Após esse período, a ascensão do fascismo, na década de 1920, fez com que as experiências fossem praticamente extintas, e retomadas 40 anos depois. Isso não significa que o debate sobre os conselhos, e mesmo os defensores desse modelo, tivessem deixado de existir. Houve disputa no campo do movimento da esquerda operária, onde a visão de que a condução dos processos de transformação seria hegemonizada pelos partidos políticos ganhou centralidade.

Tais experiências vão ressurgir na Polônia e Hungria, em 1956, na Tchecoslováquia, em 1968, em contextos já bem diversos das experiências anteriores.

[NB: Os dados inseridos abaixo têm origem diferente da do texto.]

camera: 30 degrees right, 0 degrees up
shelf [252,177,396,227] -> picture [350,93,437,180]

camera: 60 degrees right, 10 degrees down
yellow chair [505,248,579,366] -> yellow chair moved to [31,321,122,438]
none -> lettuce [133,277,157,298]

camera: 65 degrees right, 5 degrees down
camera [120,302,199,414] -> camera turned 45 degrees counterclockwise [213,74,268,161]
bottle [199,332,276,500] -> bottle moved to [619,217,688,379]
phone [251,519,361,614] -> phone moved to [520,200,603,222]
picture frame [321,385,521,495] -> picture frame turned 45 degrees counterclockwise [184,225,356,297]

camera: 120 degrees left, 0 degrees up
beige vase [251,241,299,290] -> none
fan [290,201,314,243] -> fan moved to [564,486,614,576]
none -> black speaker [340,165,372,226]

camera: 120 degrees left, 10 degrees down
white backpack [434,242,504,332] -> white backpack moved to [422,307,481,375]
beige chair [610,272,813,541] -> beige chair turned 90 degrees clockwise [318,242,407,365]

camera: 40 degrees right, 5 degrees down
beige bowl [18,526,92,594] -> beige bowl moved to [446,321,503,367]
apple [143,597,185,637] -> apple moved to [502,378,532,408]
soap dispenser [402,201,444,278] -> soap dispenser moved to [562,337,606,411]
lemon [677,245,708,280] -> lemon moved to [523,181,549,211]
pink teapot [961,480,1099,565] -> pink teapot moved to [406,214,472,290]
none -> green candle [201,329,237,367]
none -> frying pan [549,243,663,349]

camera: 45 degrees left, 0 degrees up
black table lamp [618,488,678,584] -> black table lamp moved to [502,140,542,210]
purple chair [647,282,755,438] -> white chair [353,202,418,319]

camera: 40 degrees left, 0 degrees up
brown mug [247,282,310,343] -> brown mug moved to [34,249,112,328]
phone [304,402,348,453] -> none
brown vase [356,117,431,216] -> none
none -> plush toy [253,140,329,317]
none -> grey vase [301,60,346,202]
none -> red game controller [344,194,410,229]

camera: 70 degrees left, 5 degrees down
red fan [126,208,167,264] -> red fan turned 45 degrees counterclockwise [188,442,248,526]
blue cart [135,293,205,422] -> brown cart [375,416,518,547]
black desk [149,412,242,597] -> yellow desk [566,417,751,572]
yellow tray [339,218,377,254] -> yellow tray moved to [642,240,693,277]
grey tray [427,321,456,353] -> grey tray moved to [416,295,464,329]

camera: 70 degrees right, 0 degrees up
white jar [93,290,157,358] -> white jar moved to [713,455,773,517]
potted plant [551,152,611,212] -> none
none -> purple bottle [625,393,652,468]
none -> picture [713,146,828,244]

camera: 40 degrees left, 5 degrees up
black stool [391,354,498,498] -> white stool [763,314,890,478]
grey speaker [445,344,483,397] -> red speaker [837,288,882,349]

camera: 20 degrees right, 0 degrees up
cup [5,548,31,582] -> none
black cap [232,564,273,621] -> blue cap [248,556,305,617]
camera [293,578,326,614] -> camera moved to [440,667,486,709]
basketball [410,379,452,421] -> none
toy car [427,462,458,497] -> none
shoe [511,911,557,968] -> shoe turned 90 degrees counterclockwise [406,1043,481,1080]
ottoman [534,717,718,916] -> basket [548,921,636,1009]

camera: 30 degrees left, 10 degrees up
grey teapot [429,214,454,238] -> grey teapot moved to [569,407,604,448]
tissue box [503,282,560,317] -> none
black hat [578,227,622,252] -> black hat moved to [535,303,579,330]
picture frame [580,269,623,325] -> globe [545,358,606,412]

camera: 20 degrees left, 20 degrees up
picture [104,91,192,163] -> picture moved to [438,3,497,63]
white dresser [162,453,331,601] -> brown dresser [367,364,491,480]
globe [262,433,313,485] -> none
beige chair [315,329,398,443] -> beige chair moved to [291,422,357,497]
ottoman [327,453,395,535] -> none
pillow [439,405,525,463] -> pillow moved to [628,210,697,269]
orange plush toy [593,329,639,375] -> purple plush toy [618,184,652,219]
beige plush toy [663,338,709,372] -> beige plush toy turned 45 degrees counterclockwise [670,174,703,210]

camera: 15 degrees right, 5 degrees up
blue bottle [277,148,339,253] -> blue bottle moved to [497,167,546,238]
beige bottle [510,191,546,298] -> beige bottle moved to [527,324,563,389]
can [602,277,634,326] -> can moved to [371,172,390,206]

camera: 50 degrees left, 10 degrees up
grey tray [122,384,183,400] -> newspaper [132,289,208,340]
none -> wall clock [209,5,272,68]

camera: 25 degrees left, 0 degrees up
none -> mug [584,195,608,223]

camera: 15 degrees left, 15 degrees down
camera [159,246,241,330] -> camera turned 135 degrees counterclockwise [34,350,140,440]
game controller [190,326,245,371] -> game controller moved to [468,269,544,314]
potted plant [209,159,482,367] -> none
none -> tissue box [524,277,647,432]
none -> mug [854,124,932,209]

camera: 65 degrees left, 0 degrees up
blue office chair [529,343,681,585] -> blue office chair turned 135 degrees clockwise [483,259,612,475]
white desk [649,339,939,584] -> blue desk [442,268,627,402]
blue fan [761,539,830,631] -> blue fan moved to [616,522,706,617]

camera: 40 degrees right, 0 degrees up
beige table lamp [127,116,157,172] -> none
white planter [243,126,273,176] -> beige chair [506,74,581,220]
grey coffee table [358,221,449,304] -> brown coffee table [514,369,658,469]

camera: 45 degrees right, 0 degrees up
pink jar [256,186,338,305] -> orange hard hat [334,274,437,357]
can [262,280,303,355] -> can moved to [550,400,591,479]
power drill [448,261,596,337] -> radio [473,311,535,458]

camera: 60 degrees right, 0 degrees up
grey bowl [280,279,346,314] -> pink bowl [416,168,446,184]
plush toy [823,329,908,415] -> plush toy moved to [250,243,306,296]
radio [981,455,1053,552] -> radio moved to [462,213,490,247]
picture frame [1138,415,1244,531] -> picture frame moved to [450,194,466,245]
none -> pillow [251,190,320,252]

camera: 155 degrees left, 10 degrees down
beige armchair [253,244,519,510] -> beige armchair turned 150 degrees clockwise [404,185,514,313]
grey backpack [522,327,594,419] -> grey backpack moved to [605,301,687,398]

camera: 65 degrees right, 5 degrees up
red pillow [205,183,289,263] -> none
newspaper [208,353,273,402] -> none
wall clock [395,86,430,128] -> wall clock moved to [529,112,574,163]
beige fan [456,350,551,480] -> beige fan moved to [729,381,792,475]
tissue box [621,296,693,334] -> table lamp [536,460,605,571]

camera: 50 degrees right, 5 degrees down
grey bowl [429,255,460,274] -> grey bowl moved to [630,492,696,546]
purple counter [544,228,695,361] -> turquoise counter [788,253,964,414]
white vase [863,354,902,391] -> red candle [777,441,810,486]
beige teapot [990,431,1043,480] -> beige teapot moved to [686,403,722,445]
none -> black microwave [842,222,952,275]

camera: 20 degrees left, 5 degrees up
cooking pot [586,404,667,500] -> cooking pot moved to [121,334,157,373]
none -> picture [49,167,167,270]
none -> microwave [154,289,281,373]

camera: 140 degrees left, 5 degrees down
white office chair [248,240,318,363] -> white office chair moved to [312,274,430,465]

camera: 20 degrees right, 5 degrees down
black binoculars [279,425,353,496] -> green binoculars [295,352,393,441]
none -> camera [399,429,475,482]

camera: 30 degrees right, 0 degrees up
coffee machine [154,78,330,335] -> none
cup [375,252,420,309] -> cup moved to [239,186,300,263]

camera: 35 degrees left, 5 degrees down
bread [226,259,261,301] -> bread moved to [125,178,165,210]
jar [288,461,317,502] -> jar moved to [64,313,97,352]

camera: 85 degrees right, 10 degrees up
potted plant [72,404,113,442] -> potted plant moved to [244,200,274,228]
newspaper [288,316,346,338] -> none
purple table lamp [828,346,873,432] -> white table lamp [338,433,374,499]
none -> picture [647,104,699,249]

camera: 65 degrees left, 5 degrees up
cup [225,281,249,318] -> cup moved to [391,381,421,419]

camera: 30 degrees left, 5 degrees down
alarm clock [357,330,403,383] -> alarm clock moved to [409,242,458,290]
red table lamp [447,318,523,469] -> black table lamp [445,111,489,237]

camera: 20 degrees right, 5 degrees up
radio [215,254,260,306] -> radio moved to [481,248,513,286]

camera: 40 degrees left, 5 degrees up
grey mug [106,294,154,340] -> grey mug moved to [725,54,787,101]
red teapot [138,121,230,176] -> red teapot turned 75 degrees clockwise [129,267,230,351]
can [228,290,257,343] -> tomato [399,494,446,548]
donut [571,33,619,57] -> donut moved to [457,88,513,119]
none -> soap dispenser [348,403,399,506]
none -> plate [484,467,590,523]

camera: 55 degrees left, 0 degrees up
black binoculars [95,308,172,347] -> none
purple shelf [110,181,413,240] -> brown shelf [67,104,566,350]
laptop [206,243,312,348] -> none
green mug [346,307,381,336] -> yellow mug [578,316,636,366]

Ao analisar as experiências descritas, afirma Martorano (2011, p. 49):

[...] os conselhos foram a principal forma política de caráter popular encontrada pelos trabalhadores na tentativa de construir uma nova democracia ao longo do século 20. Em parte, esse fato pode ser explicado porque os conselhos operários – a exemplo da Comuna de Paris e dos Sovietes em 1905 e 1917 –, foram fruto da própria luta dos trabalhadores e não uma prévia invenção de seus líderes políticos ou de intelectuais socialistas.

Nas experiências, os conselhos se constituíram como espaços de organização dos operários e dos cidadãos em geral no sentido de garantir a socialização da política, e tendo como objetivo comum a emancipação humana e a construção de uma sociedade socialista.

Esse legado da esquerda mundial teve influência no imaginário (ideário) de grande parcela da esquerda brasileira, que na luta pela redemocratização do País, inspirou-se nessas experiências para impulsionar a criação de conselhos no Brasil.